The family of murdered gangland boss Carl Williams have launched legal action over his death.
His father George, daughter Dhakota and ex-wife Roberta are suing the State of Victoria as the operators of the jail where Williams died in 2010.
Williams was bashed to death by another inmate, Matthew Charles Johnson, in the top-security Acacia unit at Barwon Prison.
In a writ lodged in the Supreme Court yesterday, members of the Williams family allege prison management failed in its duty to protect him.
They claim the prison failed to properly monitor CCTV of Williams’ unit, or keep potentially deadly items from Johnson’s reach.

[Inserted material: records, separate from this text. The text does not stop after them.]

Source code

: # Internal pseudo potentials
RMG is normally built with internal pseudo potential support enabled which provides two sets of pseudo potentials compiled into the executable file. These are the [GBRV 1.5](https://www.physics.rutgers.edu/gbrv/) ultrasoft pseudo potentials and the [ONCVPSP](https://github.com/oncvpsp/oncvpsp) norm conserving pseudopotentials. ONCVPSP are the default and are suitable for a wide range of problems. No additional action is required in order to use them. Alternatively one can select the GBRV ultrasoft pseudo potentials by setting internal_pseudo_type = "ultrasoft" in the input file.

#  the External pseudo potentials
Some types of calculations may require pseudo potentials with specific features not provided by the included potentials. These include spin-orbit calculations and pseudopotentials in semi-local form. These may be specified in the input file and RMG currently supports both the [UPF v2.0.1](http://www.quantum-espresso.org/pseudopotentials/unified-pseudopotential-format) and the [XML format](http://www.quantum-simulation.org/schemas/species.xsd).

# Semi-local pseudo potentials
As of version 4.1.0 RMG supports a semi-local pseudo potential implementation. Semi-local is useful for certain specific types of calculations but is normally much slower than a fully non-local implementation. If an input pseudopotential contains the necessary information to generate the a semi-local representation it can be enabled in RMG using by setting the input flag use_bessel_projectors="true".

They claim Victoria Police had sought Williams’ cooperation on an investigation and agreed to “financial benefits” for his family.
The chilling moment Carl Williams’ killer Matt Johnson approached him with an exercise bike post.
Those included George Williams’ tax bill of $574,297 and Dhakota’s school fees, the writ alleges.
His death deprived them from those benefits and left them with lasting psychological injuries, they claim.
“At all material times, the First Defendant’s (State of Victoria’s) servants or agents … knew or ought to have known of Carl Williams’ Police cooperation” the writ states.
The family of Melbourne gangster Carl Williams is suing Victoria’s prison system for a million dollars.
The writ alleges authorities should not have placed Williams with Johnson and knew, or ought to have known that:
- whilst incarcerated at the prison, Johnson was a member of the Prisoners of War gang (“the POW gang”);
- the POW gang were responsible for assaults on prisoners who had cooperated with police investigations;
- Johnson had previously participated in a serious assault on a prisoner at the prison who had cooperated with police investigations;
- Johnson had previously used the seat of an exercise bike during an assault on another prisoner at the prison;
- Johnson had a correctional history of 76 separate incidents including multiple assaults on prisoners and prison staff.
The writ states that after Williams requested a move into the same unit as Johnson, Penny Armytage, Secretary to the Department of Justice and Rod Wise, the Acting Commissioner of Corrections Victoria, were consulted.
Mr Wise emailed Ms Armytage that “there is little doubt that Johnson is capable of causing Williams harm”.
“Wise stated Johnson could harm Carl Williams for financial incentives, an opportunity to enhance his reputation at the Prison and the fact of any further sentence following a charge running concurrently” the writ claims.
But both supported the move.
The Williams family alleges that the State of Victoria was negligent in that it did not carry out any risk assessment of the potential harm Johnson posed to Williams; did not ascertain whether Victoria Police had undertaken a risk assessment; did not properly assess Johnson’s prior conduct, and did not consider and assess the significant risks.
They also allege the prison gave too much weight to concerns Williams would stop cooperating.
The Williams family members are seeking a judge-only trial.